* [Selected extract]
--- start ---

95 + 6
The pounding of a single nail into the wooden, Wittenberg church door on October 31, 1517, announced the doom of the old-world order and marked the dawn of a world-wide revival. With those 95 theses firmly attached, Martin Luther thought he was stirring up a debate on indulgences, the “getting out of purgatory free” card, for money; but he unleashed a typhoon, suggesting the church had it wrong and the infallible Pope was on the wrong side of Scripture. Luther insisted that only God could forgive sins—not priests or Popes. Here is just a spattering of the 95:
- Only God can give salvation – not a priest.
- Only God can forgive -the pope can only reassure people that God will do this.
- The priest must not threaten those dying with the penalty of purgatory.
- A dead soul cannot be saved by an indulgence.
- The pope should give his own money to replace that which is taken from pardoners.
- Relics are not the relics of Christ, although they may seem to be. They are, in fact, evil in concept.
- Indulgences bought for the dead should be re-paid by the pope.
- Let Christians experience problems if they must – and overcome them – rather than live a false life based on present Catholic teaching. (1)

--- end ---

* [Set tasks]
a. According to the piece on Luther's 95 theses, on what date was the nail pounded into the Wittenberg church door?
b. Carry on the piece about Luther's 95 theses, picking up after its final line.
The data plays no part in this.

* [Data supplied]
--- start ---

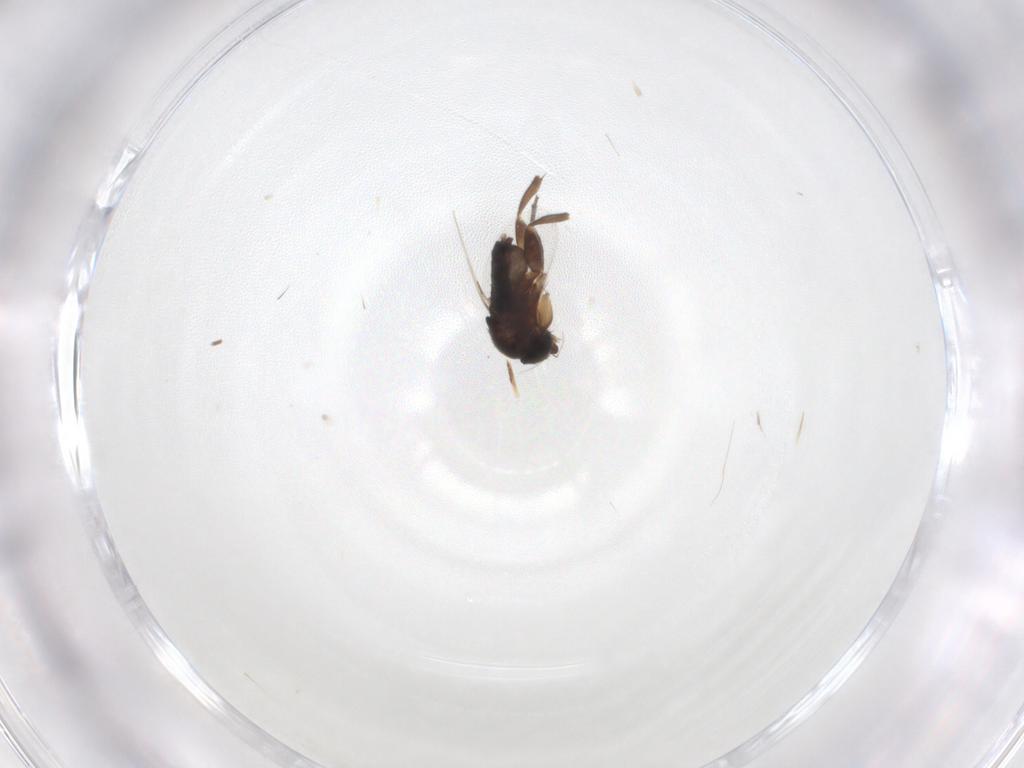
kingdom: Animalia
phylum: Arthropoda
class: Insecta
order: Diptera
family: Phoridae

--- end ---
--- start ---

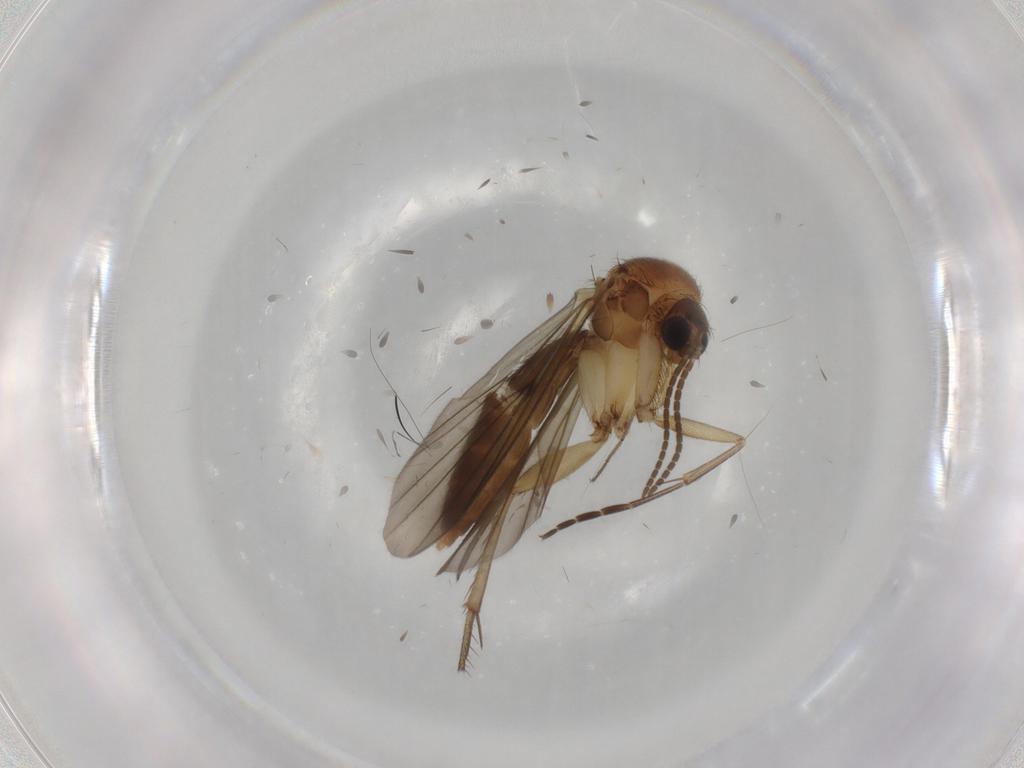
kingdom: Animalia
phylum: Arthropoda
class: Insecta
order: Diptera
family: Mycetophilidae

--- end ---
--- start ---

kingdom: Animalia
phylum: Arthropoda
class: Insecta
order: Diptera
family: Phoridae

--- end ---

* [In response]
a. October 31, 1517.

b.
Until Luther, the light of Christ radiating from the Christian Church only flickered; at times it sparked but would quickly die-out; it was snuffed by superstition and church tradition. There were luminaries like Wycliffe, Hus, and Jerome who for a time enlightened the people; they taught of God’s love and grace and total forgiveness, but their light was beaten back by powerful dignitaries drenched in pride and ignorance and vice. For all those looking on, it seemed like Satan was winning the war, not Christ. For over a millennium truth was chained to monastic library walls, written in Latin, a language few understood.
Christians living in the Middle Ages were taught to fear demons and devils. They were terrified of ending up in hell, burning and writhing in unimaginable pain, or landing in purgatory and suffering just a little less and a little shorter. They were tormented with the idea that all men were hopeless sinners in the sight of an unforgiving, arbitrary God and were unworthy of salvation, at least until Luther.
Martin Luther was humble, courageous, a master of many languages, and above all—brutally intelligent. He went to the University of Erfurt, earning Bachelors and Master’s degrees in Theology, and later a PhD from Wittenberg.
He lived almost 200 years after England’s reformer John Wycliffe and 100 years after Hus and Jerome who were martyred for defying the church, and Luther knew it when he publicly destroyed the Papal “bull” sent from Pope Leo, summonsing him to Rome to defend himself.
Parenthetically, every year or so, the Emperor of Germany, Charles the fifth, would organize a meeting, called a Diet, inviting German princes and bishops, and in 1521, the Emperor summoned Martin Luther to the city of Worms to recant.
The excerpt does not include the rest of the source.